Through slurred speech as she surfed the wave between consciousness and delirium, Garrett revealed all. Cullen learned the origins of Operation: Nemesis and that it was a name known only to those involved. The CIA would find no file or document containing those two words. He prized out of her Wilmot’s intention of transforming Treadwell’s former home-grown terrorist cell into an official, elite task force, which would’ve included Brandon Drake. She revealed how Wilmot had faked Drake’s death and restored his original persona using Dr. DeSouza at the Mojave Desert facility. Drake’s escape, the slaughter of the guards, DeSouza’s death, the deployment of Kane Slamer, and the true nature of her own injuries, poured from her soporific throat.

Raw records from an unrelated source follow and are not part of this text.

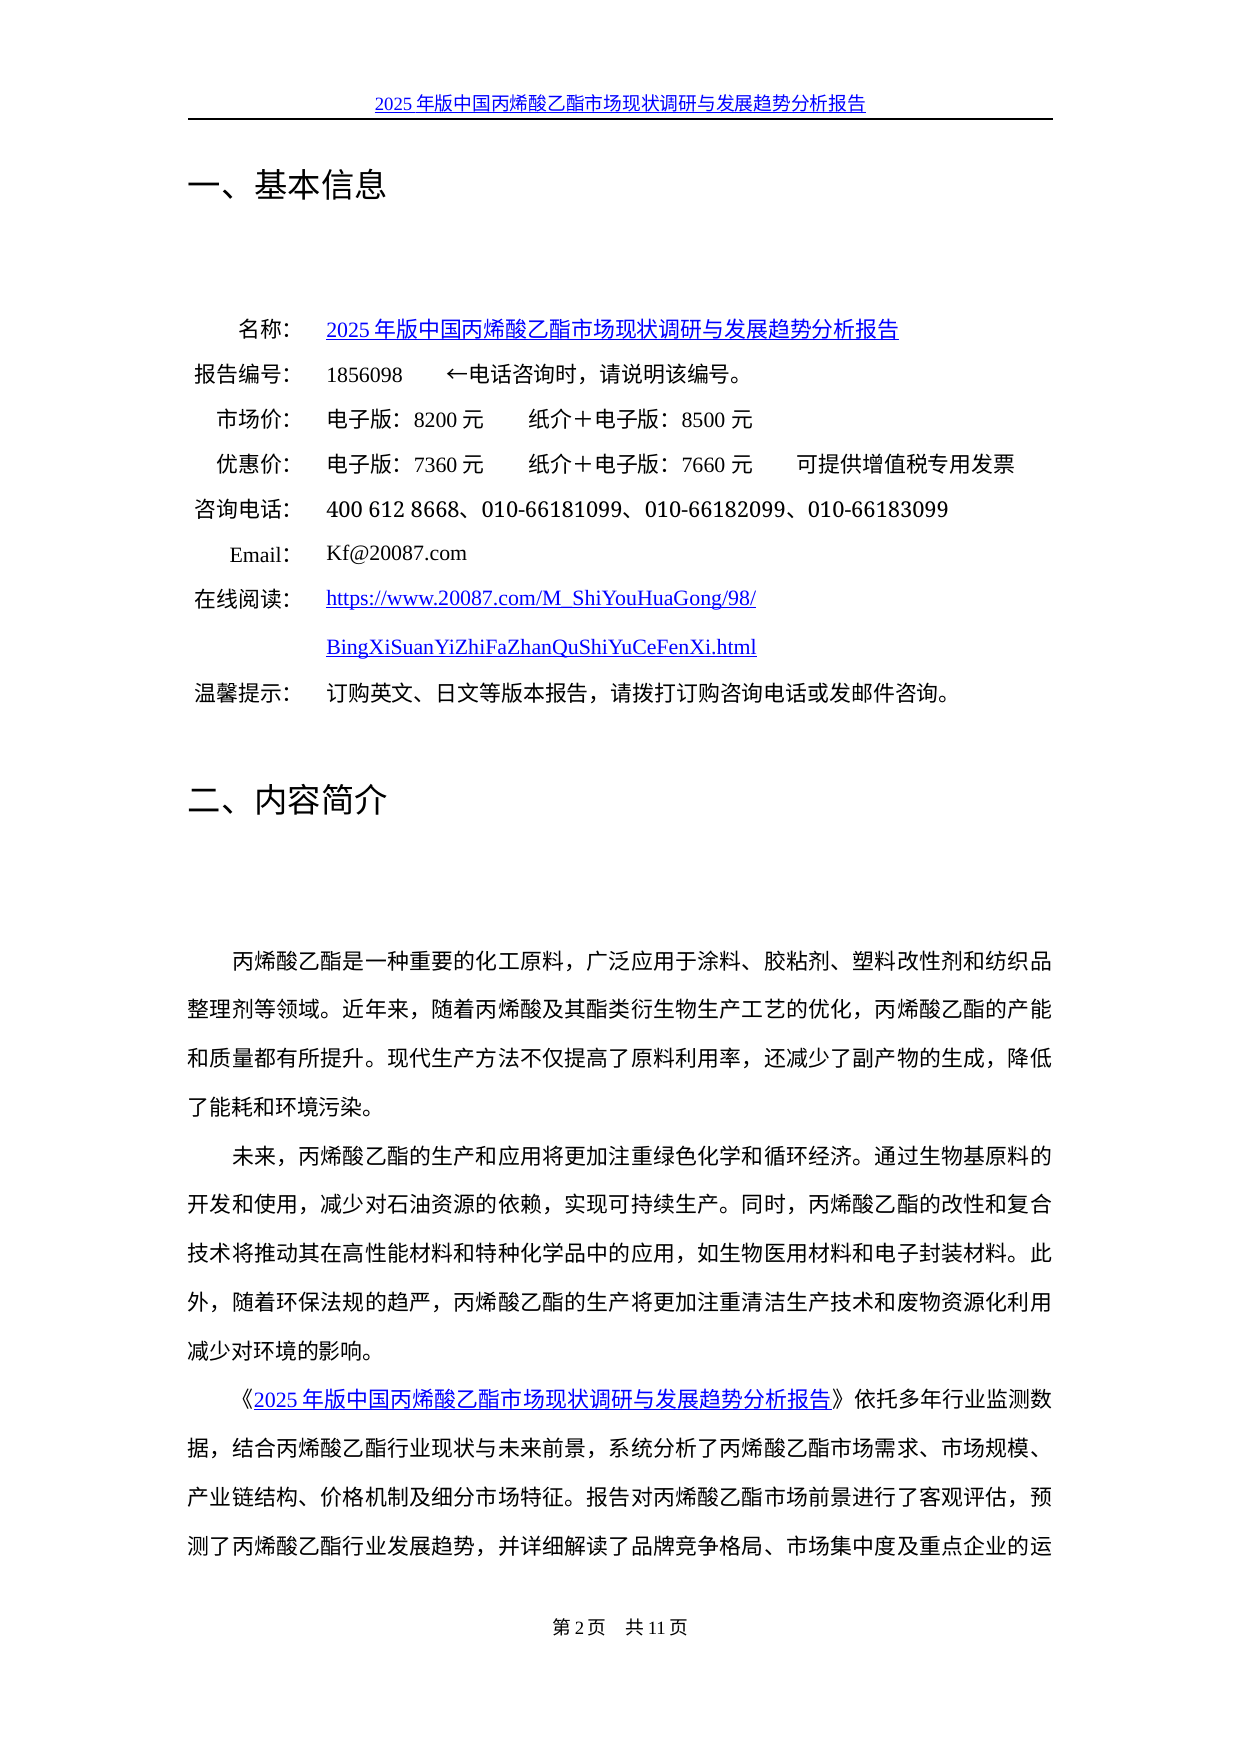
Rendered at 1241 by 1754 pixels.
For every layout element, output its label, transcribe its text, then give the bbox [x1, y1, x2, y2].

table_cell 1856098 ←电话咨询时，请说明该编号。 [315, 357, 1073, 402]
table_cell 电子版：8200 元 纸介＋电子版：8500 元 [315, 402, 1073, 447]
table_cell [315, 582, 1073, 675]
table_cell 在线阅读： [167, 582, 315, 675]
table_header 2025年版中国丙烯酸乙酯市场现状调研与发展趋势分析报告 [315, 312, 1073, 357]
title 二、内容简介 [187, 766, 1053, 831]
title 一、基本信息 [187, 150, 1053, 215]
table_header 名称： [167, 312, 315, 357]
table_cell Kf@20087.com [315, 537, 1073, 582]
table_cell 温馨提示： [167, 675, 315, 720]
table_cell Email： [167, 537, 315, 582]
table_cell 电子版：7360 元 纸介＋电子版：7660 元 可提供增值税专用发票 [315, 447, 1073, 492]
table_cell 400 612 8668、010-66181099、010-66182099、010-66183099 [315, 492, 1073, 537]
table_cell 咨询电话： [167, 492, 315, 537]
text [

“Why did Director Wilmot want to do all this?” Cullen said.
“Pow-er.”
Brenham shook Jed’s hand and gripped his free arm in a gesture of jubilation. “We got, ‘em, Jed. Goddamn it, we got ‘em.”
“Yes, sir, we did.”
Brenham’s gleeful expression faded as he turned to the back wall and hammered his first against it. “Goddammit! First Treadwell created this rogue faction to attack US facilities for the sake of creating an illusory threat. Now, Wilmot is
trying to bring it into the mainstream intelligence community, like trying to hide it in plain sight.”

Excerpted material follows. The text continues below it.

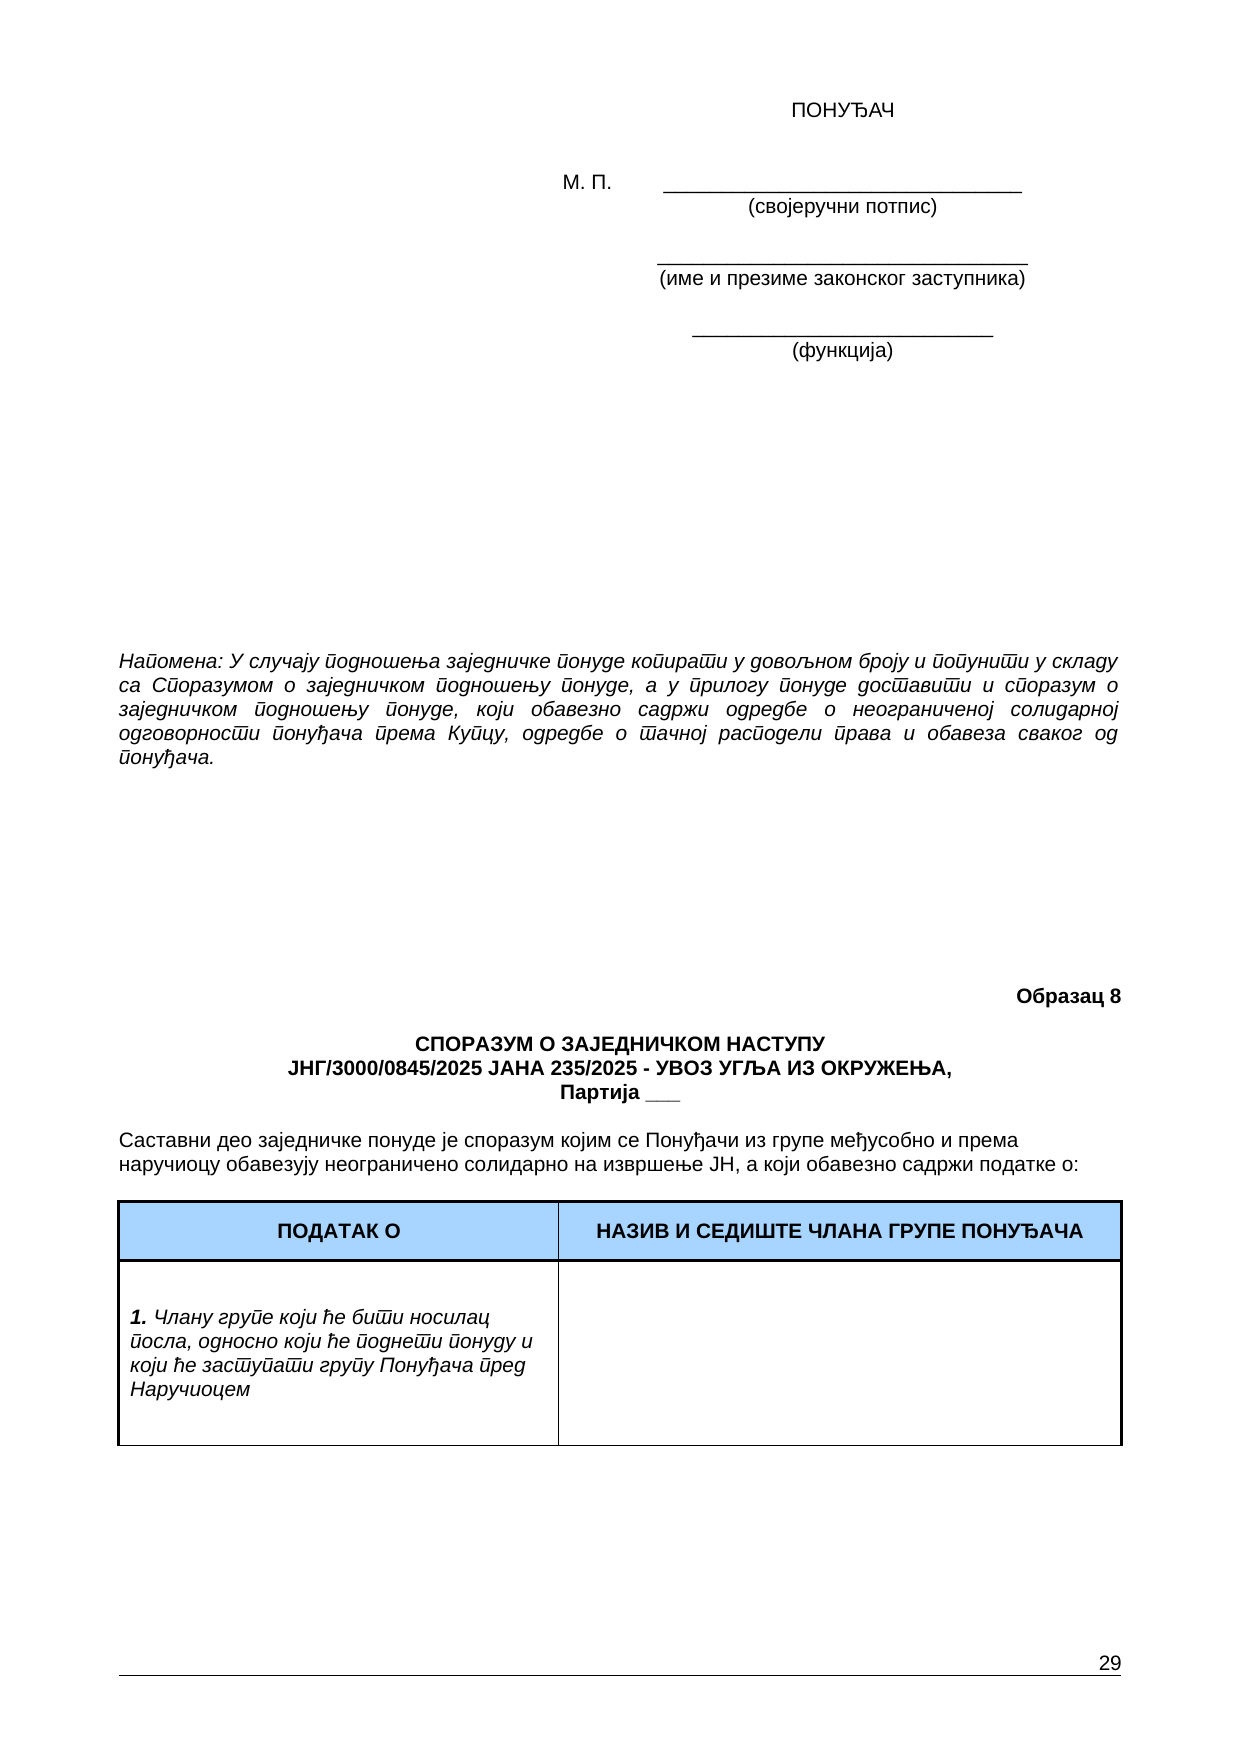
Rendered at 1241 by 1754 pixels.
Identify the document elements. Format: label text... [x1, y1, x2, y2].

“But we’re onto him, sir. He isn’t going to succeed.”
“I know. That’s not what’s bugging me.”
“I don’t understand.”
Brenham turned back to him with shame in his eyes. “He . . . probably would have succeeded. In my ignorance of its true origins and nature, it’s likely I would have proposed it to Congress. I’d have been unaware that I’d sanctioned an operation that had arisen from one of our greatest threats.”
“But isn’t that what you’re doing with SDT?”
“What?”
“You said Treadwell instigated SDT, and now you want to spit on his grave by making it work for us.”

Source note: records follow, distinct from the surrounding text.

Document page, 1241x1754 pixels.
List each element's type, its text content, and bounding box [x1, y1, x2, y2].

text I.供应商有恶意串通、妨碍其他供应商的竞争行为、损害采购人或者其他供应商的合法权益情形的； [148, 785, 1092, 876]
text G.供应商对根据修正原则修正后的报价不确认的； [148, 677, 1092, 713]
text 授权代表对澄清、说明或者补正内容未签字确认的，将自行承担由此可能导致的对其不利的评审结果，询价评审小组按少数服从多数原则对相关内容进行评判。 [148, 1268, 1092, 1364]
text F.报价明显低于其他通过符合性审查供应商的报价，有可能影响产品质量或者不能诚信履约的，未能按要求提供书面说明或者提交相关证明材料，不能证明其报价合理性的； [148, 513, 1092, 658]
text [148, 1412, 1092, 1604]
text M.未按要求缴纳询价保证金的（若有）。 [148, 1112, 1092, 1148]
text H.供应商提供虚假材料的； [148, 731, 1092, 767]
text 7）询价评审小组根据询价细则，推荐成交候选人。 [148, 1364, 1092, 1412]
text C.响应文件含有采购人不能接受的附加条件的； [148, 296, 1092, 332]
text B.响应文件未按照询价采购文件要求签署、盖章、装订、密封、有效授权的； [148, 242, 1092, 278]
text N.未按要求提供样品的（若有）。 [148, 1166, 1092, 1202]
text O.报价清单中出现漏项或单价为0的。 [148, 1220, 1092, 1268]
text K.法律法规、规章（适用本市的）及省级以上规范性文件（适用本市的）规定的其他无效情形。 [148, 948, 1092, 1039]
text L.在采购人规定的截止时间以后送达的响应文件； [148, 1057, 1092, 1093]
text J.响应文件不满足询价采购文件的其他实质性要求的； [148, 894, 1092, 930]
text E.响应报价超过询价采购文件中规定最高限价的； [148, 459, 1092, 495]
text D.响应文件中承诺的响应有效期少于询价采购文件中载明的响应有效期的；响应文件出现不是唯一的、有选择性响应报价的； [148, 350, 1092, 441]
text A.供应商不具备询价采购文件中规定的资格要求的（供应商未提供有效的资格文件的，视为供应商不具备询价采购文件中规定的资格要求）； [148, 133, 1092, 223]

“This isn’t the same, Jed. Wilmot would have been running this goddamn Operation: Nemesis under my watch, and all the time it would have been nothing more than a ruse for him to rise through the ranks of power. I could have inadvertently enabled the most dangerous threat to democracy this country has ever known. We’re supposed to be committed to protecting American soil from all threats, both foreign and domestic. The most dangerous enemy is the one inside the gate.”
“But you’re not enabling it, sir. You’re doing everything you can to put an end to this. Let’s just stop them. OK?”
The door opened again and Cullen stepped in. “I got as much out of her as I could.”
“You did great, Cullen,” Brenham said. “We’ve got everything we need.”
Jed shook his head. “Not quite.”
“What?”
“We need to know if Wilmot might have a contingency plan for when we take them in.”
Cullen cringed. “I’m sorry. She passed out. I can’t get anything out of her at the moment.”
“All right,” Brenham said. “When the FBI comes back with that flash drive, we go for Wilmot first and cut off the head before it can alert the tentacles.”
“I agree,” Jed said.
“For now, I have to get you out of here.”
Jed shook his head. “No, I’ll stay here and see this through.”